ELIZABETH BLACKWEEL, A PRIMEIRA MEDICA


Publicado na Folha da Manhã - domingo, 18 de julho de 1954

Neste texto foi mantida a grafia original

Grandes foram os obstaculos que precisou enfrentar para sobrepor-se aos preconceitos da epoca - finalmente, teve seu ideal realizado


Tinha vinte e seis anos, cabelos encaracolados, queixo proeminente, classificado como voluntarioso e usava chapeuzinho-toca. Chamava-se Elizabeth Blackwell e nada menos que doze vezes solicitou permissão para seguir os cursos de medicina no Genova College, no Estado de Nova York e doze vezes foi-lhe recusada permissão. Finalmente na decima terceira foi admitida. Ingressou naquela escola no outono de 1847.
Foi verdadeiro acontecimento para o Genova College. Uma jovem nos bancos do anfiteatro. Todos os estudantes queriam sentar-se ao seu lado e queriam conquistá-la. Os professores mordiam os labios e gente de bem da cidade virava o rosto quando se encontravam na rua com aquela "desavergonhada", com aquela "criatura sem pudor" que pretendia iniciar-se como os homens nas realidades tão brutais da enfermidade e dos corpos humanos.
Elizabeth Blackwell não tomou em conta as pretensões dos companheiros, desarmou os professores tirando as melhores notas nos exames e deu zero à opinião publica.
Se bem que três anos depois abandonasse a faculdade com seu diploma, nem por isso podia considerar-se com a batalha ganha. Quando quis exercer sua profissão, ninguém lhe deu credito, ninguem a chamou. Ela havia acariciado a esperança de especializar-se em cirurgias, mas nenhum hospital norte-americano quis ajudá-la em seus quadros.
Já que em sua terra nada conseguia, entrou pela porta ampla do Atlântico e desembarcou em Paris. Mais guerra a esperava lá. Paris não aceitava seu diploma americano e a convidou, diplomaticamente, a inscrever-se na maternidade para seguir o curso de parteira.

*REGISTROS LISTADOS*.

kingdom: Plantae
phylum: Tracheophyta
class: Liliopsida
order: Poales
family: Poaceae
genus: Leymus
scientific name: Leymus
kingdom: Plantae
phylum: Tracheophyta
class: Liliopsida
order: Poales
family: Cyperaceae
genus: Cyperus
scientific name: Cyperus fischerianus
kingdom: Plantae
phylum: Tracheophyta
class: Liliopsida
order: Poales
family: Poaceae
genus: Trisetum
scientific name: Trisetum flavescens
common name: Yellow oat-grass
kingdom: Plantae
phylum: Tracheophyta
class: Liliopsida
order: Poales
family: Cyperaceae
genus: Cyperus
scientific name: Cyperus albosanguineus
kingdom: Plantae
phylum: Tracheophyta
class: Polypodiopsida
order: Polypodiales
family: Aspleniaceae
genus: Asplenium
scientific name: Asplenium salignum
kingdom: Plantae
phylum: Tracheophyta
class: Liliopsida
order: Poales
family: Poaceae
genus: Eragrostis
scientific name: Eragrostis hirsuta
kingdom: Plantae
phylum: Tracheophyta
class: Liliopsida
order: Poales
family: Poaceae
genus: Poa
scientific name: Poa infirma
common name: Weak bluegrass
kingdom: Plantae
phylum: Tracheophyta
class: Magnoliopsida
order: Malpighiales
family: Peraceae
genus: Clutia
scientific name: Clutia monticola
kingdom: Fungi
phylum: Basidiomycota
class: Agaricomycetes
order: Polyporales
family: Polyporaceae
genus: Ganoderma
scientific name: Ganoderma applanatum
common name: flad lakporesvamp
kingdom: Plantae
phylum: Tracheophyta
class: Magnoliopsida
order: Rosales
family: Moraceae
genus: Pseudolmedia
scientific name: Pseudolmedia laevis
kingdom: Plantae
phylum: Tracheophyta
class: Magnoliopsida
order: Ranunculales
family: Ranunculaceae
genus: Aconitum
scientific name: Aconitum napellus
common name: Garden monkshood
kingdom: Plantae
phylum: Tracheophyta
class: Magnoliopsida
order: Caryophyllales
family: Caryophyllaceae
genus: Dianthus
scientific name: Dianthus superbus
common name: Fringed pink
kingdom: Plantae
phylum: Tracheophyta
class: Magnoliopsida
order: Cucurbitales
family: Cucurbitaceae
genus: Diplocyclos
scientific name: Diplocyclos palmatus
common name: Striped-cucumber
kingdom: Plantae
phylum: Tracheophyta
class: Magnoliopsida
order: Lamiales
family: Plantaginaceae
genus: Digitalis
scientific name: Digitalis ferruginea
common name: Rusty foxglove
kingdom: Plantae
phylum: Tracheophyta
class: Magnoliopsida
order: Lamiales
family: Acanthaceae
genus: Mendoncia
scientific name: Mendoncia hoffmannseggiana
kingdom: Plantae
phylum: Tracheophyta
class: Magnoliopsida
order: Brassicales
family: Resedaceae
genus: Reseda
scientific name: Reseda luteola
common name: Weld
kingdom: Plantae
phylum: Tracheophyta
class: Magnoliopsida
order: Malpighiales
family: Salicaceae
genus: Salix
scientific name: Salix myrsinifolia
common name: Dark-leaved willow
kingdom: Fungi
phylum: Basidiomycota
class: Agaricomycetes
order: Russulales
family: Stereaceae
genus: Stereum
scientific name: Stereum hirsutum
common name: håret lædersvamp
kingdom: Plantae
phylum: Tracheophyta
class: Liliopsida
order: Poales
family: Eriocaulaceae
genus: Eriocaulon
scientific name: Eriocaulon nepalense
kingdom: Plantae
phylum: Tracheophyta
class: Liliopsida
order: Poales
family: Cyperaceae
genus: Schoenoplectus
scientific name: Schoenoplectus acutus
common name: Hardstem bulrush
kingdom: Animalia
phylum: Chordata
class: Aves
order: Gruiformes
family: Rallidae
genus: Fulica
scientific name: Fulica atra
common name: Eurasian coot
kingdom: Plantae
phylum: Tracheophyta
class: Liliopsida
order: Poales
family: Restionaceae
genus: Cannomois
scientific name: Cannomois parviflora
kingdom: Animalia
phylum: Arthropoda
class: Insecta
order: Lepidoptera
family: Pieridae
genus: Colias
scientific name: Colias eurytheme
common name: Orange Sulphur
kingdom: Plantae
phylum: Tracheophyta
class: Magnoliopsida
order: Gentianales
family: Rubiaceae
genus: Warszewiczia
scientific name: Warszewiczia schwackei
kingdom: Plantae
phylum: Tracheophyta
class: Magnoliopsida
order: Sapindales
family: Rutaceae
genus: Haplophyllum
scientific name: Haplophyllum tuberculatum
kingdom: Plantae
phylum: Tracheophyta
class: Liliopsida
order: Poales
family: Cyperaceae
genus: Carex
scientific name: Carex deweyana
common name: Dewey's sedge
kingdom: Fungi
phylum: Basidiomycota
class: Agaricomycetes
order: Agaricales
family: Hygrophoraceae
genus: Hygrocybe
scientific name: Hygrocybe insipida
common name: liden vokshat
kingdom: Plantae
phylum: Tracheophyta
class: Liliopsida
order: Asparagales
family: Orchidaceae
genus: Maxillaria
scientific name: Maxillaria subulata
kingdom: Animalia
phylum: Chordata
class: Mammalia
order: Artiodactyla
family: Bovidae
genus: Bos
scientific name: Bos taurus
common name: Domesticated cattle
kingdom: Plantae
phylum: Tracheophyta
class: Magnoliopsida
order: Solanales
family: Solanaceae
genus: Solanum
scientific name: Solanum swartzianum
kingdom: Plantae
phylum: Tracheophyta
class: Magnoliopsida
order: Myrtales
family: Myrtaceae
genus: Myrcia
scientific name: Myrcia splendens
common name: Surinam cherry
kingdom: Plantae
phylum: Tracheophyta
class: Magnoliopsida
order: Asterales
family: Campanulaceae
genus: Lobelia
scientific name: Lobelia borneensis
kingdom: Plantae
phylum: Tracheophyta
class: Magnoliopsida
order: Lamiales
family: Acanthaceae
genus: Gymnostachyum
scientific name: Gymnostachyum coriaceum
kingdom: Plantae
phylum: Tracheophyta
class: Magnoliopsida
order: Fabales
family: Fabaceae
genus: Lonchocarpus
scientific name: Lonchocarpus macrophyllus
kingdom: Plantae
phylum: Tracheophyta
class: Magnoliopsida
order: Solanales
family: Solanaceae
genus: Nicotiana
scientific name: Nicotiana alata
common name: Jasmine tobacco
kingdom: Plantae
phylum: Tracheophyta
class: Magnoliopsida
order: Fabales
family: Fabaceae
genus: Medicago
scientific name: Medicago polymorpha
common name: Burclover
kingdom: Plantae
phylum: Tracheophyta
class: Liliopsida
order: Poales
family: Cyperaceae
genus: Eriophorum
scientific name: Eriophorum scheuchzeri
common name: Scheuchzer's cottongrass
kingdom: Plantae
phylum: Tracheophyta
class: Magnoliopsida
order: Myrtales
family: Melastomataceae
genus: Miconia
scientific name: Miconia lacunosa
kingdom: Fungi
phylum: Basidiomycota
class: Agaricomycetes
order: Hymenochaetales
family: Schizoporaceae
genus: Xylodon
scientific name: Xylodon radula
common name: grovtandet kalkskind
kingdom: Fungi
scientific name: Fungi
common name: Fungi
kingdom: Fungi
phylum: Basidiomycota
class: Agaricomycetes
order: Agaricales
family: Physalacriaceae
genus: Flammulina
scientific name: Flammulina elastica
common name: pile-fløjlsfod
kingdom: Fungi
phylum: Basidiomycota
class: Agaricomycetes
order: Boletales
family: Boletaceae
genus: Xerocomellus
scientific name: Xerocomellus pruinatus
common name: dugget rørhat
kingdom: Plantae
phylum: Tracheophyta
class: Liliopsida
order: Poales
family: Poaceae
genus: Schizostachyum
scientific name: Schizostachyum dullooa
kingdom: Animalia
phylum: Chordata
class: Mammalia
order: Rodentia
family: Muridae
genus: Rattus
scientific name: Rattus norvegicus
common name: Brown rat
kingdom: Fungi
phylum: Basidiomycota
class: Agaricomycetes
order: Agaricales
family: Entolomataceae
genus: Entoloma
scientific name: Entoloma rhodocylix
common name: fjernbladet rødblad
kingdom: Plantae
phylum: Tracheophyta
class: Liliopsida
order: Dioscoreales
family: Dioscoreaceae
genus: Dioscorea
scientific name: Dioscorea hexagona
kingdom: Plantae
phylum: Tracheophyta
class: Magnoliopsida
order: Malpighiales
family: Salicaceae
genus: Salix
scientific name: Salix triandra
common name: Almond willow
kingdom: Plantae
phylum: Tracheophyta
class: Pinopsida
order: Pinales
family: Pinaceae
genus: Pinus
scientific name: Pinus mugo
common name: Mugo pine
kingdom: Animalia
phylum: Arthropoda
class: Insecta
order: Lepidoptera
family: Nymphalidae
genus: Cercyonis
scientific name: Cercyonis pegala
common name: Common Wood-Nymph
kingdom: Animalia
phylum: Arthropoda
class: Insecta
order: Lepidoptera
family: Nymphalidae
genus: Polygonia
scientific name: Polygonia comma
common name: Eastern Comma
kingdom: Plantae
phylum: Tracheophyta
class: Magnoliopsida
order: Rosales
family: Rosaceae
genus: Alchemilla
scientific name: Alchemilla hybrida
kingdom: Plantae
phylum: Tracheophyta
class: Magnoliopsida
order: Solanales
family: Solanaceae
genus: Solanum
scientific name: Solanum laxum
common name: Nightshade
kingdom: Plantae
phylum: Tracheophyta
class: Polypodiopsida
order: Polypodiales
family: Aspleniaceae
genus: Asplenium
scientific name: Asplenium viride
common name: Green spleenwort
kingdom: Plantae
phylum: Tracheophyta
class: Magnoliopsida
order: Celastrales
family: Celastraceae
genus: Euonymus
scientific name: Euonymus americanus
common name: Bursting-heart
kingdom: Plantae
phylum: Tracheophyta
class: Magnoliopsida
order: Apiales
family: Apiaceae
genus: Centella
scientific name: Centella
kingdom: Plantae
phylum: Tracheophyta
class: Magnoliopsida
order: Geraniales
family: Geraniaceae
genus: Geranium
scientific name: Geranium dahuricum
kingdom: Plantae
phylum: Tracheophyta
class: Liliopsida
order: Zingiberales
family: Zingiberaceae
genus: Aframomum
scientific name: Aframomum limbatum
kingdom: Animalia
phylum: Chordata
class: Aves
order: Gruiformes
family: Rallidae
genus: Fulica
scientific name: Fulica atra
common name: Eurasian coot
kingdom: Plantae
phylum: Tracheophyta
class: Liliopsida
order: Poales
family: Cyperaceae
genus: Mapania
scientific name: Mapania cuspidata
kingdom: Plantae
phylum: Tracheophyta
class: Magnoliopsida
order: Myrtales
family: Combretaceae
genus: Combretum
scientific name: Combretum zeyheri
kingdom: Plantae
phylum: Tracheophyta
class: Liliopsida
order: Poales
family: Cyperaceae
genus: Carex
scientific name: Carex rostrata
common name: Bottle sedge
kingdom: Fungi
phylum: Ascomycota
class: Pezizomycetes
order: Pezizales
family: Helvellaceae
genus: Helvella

*CONJUNTO DE TAREFAS*.
• a. Reproduza o trecho do texto sobre Elizabeth Blackwell que começa em "Se bem que três" e termina em "curso de parteira.".
• b. Segundo o texto sobre Elizabeth Blackwell, em que estação e ano ela ingressou no Genova College?
• c. Indique se cada afirmação concorda com o texto sobre Elizabeth Blackwell, respondendo sim ou não e citando as palavras do texto que decidem a questão.
(i) Ela teve a permissão recusada doze vezes antes de ser admitida.
(ii) Em Paris, seu diploma americano foi aceito.
(iii) Um hospital norte-americano a recebeu em seus quadros para que se especializasse em cirurgia.

*SOLUÇÕES*.
• a.
Se bem que três anos depois abandonasse a faculdade com seu diploma, nem por isso podia considerar-se com a batalha ganha. Quando quis exercer sua profissão, ninguém lhe deu credito, ninguem a chamou. Ela havia acariciado a esperança de especializar-se em cirurgias, mas nenhum hospital norte-americano quis ajudá-la em seus quadros.
Já que em sua terra nada conseguia, entrou pela porta ampla do Atlântico e desembarcou em Paris. Mais guerra a esperava lá. Paris não aceitava seu diploma americano e a convidou, diplomaticamente, a inscrever-se na maternidade para seguir o curso de parteira.

• b. No outono de 1847.

• c.
(i) Sim: "doze vezes foi-lhe recusada permissão. Finalmente na decima terceira foi admitida."
(ii) Não: "Paris não aceitava seu diploma americano"
(iii) Não: "nenhum hospital norte-americano quis ajudá-la em seus quadros"